KALA itu, aku masih duduk dibangku SMK Neg.3. Sebuah sekolah favorit dikotaku Makassar, tempat aku dilahirkan. Usiaku disaat itu mendekati delapan belas tahun. Kata orang, sebuah jumlah usia yang indetik dengan remaja tanggung. Namun aku bukan type seorang remaja tanggung yang sering bikin onar suasana kota atau suka tawuran antar sesama pelajar lainnya.

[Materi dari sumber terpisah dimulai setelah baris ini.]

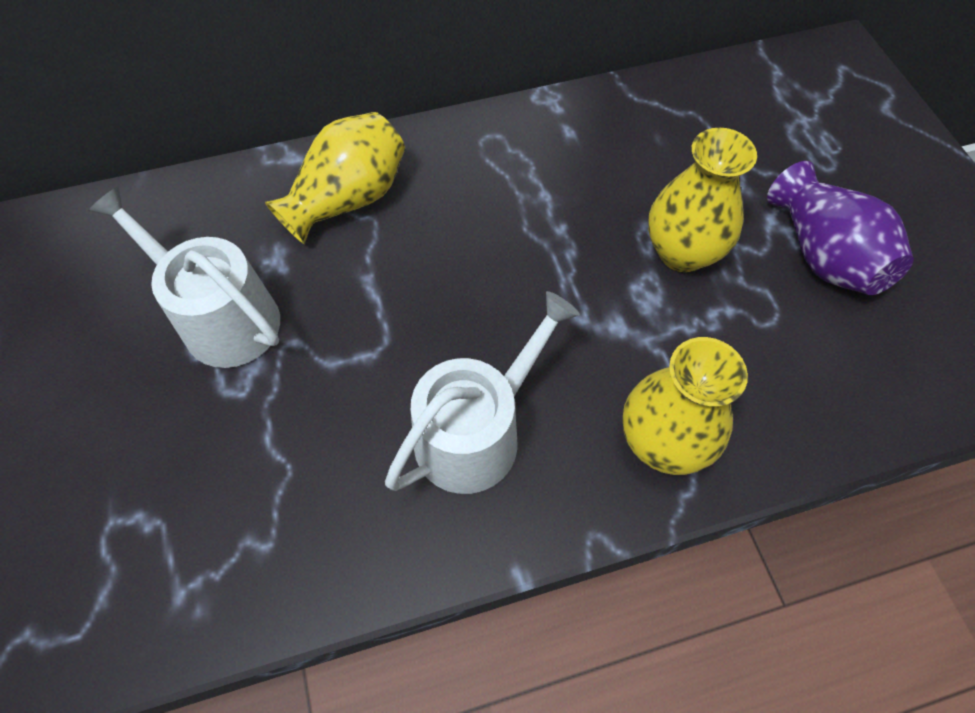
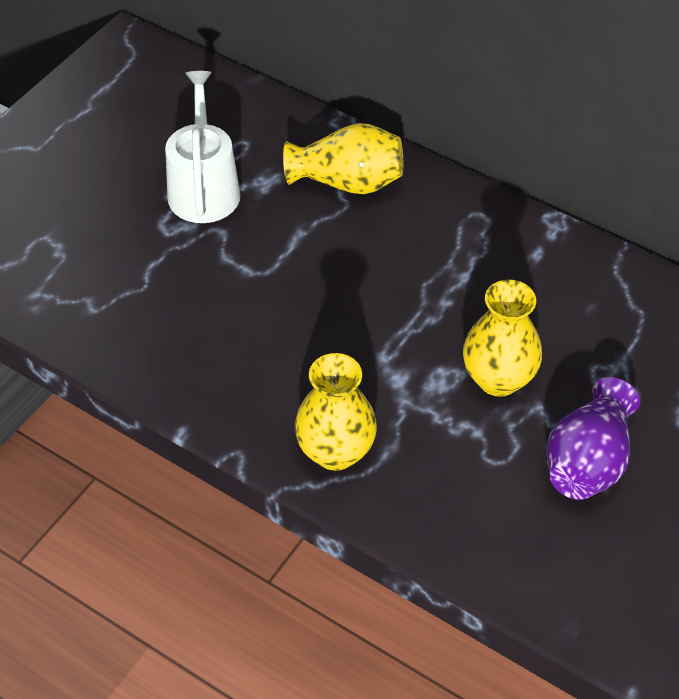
camera: 50 degrees right, 10 degrees down
white watering can [385,291,580,494] -> none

Siang itu, disaat aku tinggalkan areal sekolahanku langit lagi mendung. Bersama Atira dan Risma, aku bertiga menyusuri Jalan Baji Gau. Belum begitu jauh kami melangkah, rintik hujanpun mulai berjatuhan dari atas langit sana. Curahnya tidak begitu deras, hanyalah gerimis tipis tergerai dari atas langit kebawah. Tapi sudah kupastikan basah kuyub setelah tiba dirumah apabila kami tidak singgah berteduh kendati hanya gerimis tipis, karena perjalanan memakan waktu cukup lama, sekitar satu jam lebih berjalan kaki baru bisa tiba dirumah.
Untuk melanjutkan perjalanan aku berpikir sekian kali, karena khawatir basah kuyup sebelum tiba dirumah kami masing-masing. Akhirnya kami putuskan untuk berteduh menunggu redanya gerimis disebuah pohon cempaka tumbuh ditepi jalan.
Sudah lebih dari tiga puluh menit berlalu, namun gerimis belum juga ada tanda-tanda berhenti. Diatas, jelaga hitam masih membentang luas membentuk gumpalan-gumpalan yang kian menebal.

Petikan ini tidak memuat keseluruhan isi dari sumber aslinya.